Ethiopia’s government, growers, and exporters have recently begun working towards gaining access to new markets for their products. While continuing to encourage trade with traditional European partners, Ethiopia has also begun exporting to Saudi Arabia, Qatar, and Bahrain. These Middle Eastern markets represent potential, rather than current growth, for Ethiopia. The country hopes to establish a stronghold in areas that are not currently saturated with European or other African flowers. Exporters anticipate building an industry presence in untapped foreign markets with Ethiopian Airlines’ addition of direct flights between Addis Ababa to major hubs such as Tokyo, Los Angeles, and Moscow.

Last year the horticulture sector was Ethiopia’s fifth largest export revenue earner, up 7.2 percent from the year prior. and resulting in $245.46 million dollars in income, over $90 million of which came from flowers. Western, Southwestern, as well as parts of central Ethiopia have been identified as having the necessary agro-ecological conditions to support floriculture, and have been targeted for development opportunities by the Ethiopian government. The government is hoping to encourage this development through various floriculture-specific incentives, including tax holidays, allowing for cheaper imports of machinery, and offering improved access to credit. In 2004-2005, the value of Ethiopian horticultural exports was $28.5 million, but by 2013-2014, this had grown over 750 percent to $245 million.

Investors and government actors interested in Rwandan floriculture are similarly visible. A venture between the Rwandan government and Kenya’s Shalimar Flowers aims to bring Kenyan expertise to an undeveloped Rwandan flower sector. Located in the Rwamagana District, the government-owned, 35-hectare Gishari Flower Park is hoping to eventually produce around 44 million stems per year. In September 2014, Kenya’s East African Growers acquired a 25 percent stake in the project, an investment about which onlookers are enthusiastic. Other potential sites have been identified in almost every region of the country for floriculture production.

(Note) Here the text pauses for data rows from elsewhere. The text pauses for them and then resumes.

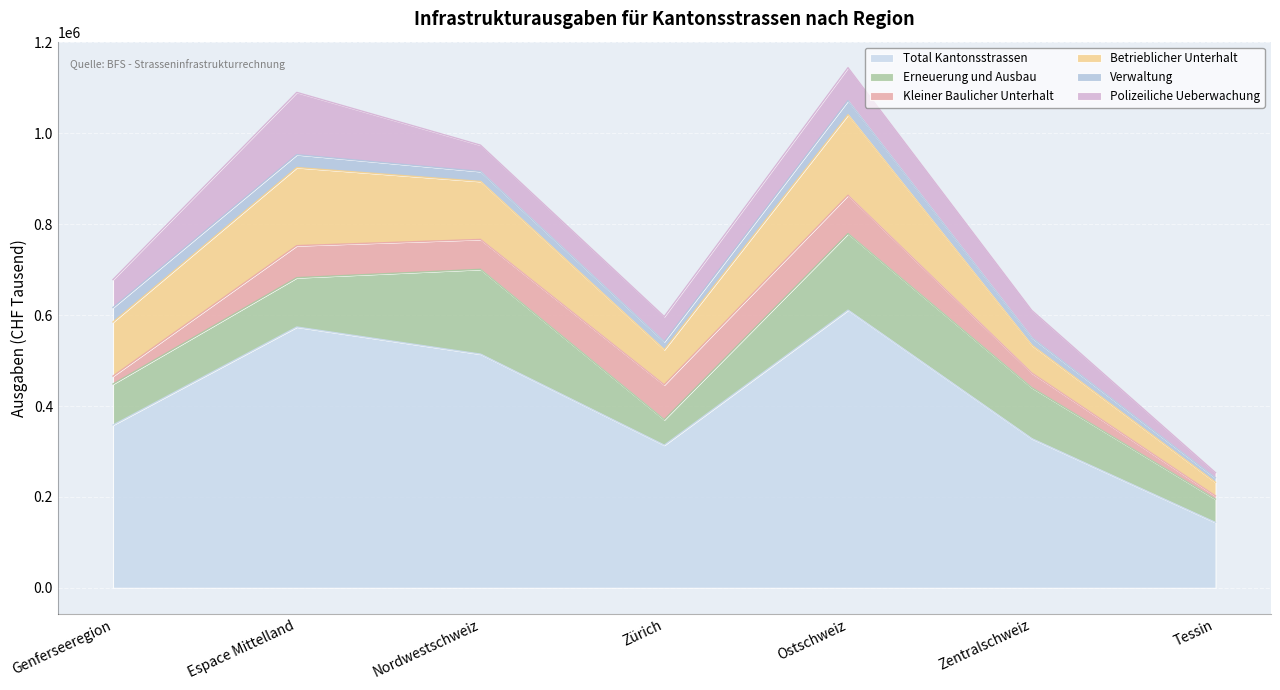

True or false: Betrieblicher Unterhalt has a value of 77429 at Zürich.

True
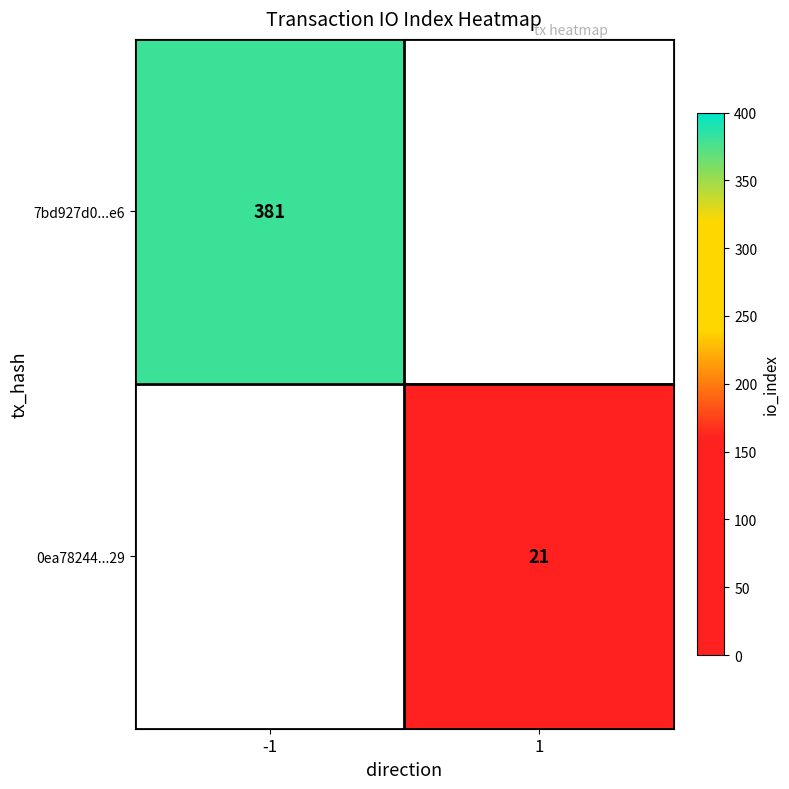

True or false: 7bd927d0...e6 has a value of 215 at -1.

False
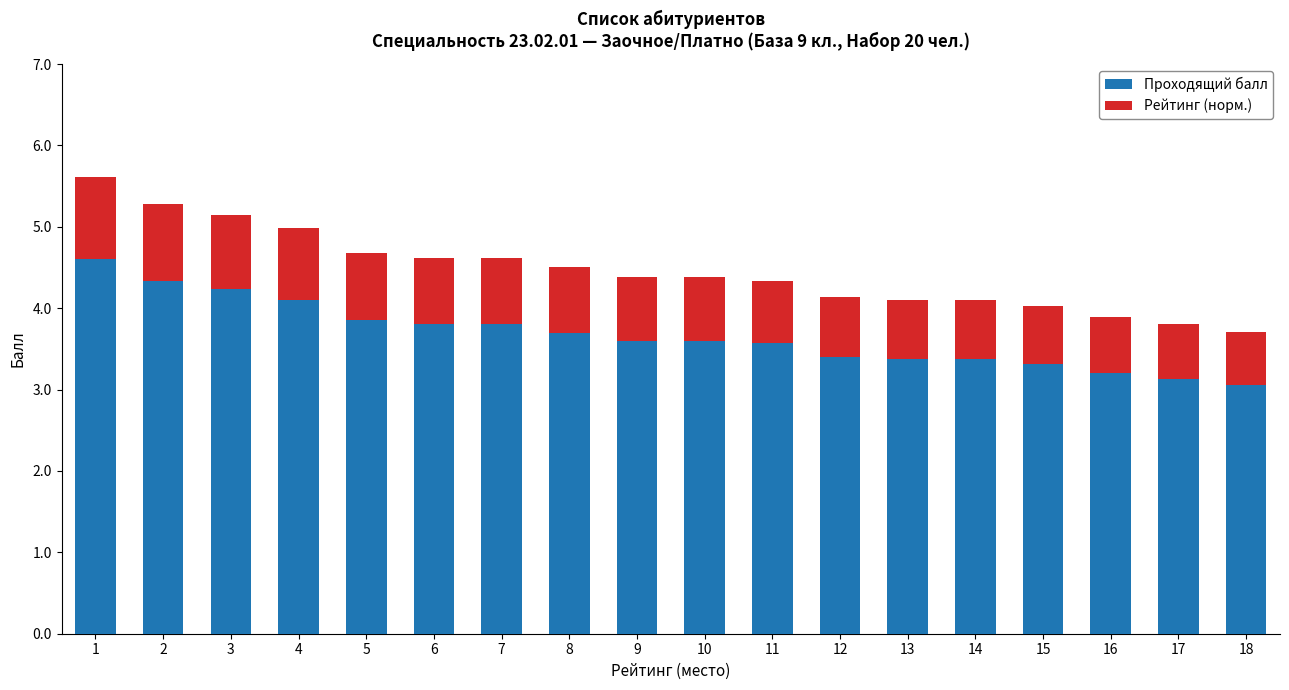

The Проходящий балл series shows 3.6 at 11. True or false?

True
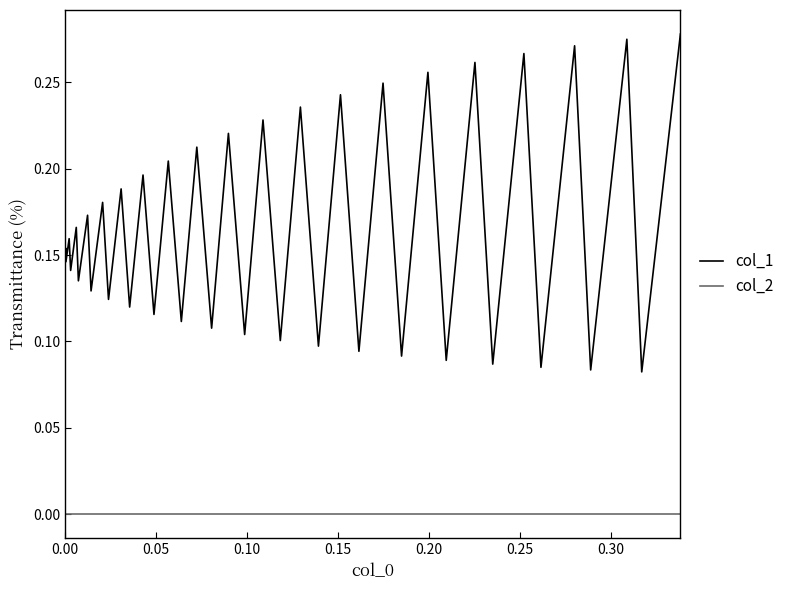

Which series has the widest spread of values?

col_1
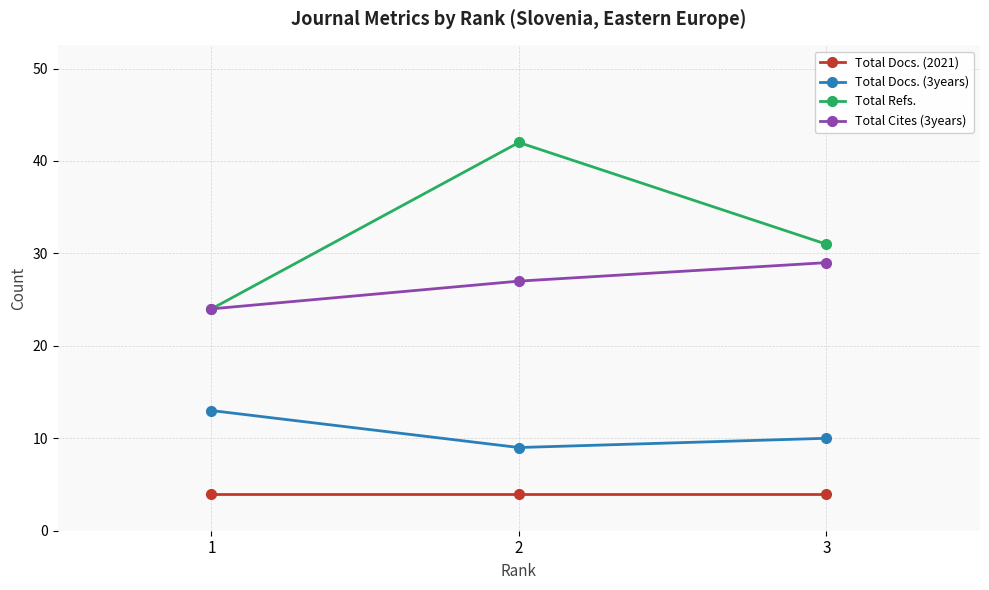

What is the sum of all Total Docs. (2021) values?

12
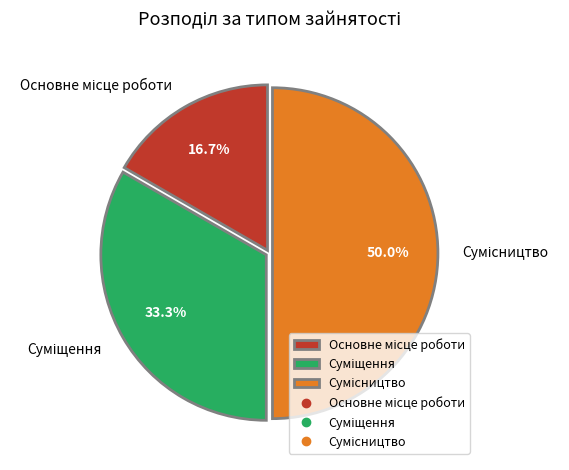

How many slices are in this pie chart?

3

Officials project that the industry will earn Rwanda $220 million each year by 2017.

Along with lack of regulations and labor, transportation remains a chief impediment. François Nsenga, founder of local consultancy NINAF, said it took him five days to transport 700 kilograms of lily stems from smallholder farms to the auction market. By that time, only half passed the necessary quality test. The flowers took two flights instead of one to reach the Netherlands, contributing to the compromised quality and a five cent per kilogram increased airline cost compared to their Kenyan peers.


Kenya’s floricultural successes have made East Africa an area of interest to global flower companies and traders. As worldwide demand for flowers continues to increase, countries in Eastern Africa can take advantage of their ideal growing conditions for a wide range of sought-after flowers. And as East Africa’s own domestic desire for flowers grows, fueled by a fast-expanding middle class, regional farms can expect to reap the benefits of a nearby emerging demand center.

Transportation, while an impediment to the shipment of any good, is of utmost importance to floriculture, as flowers are easily damaged and expire quickly. Decreases in transportation costs around the world have made it increasingly possible for more regions to commercially produce and export the fruits, vegetables, and flowers of the season. Therefore East Africa must maintain the competitive advantage provided by climate and geography by ensuring that its infrastructure keeps up with demand.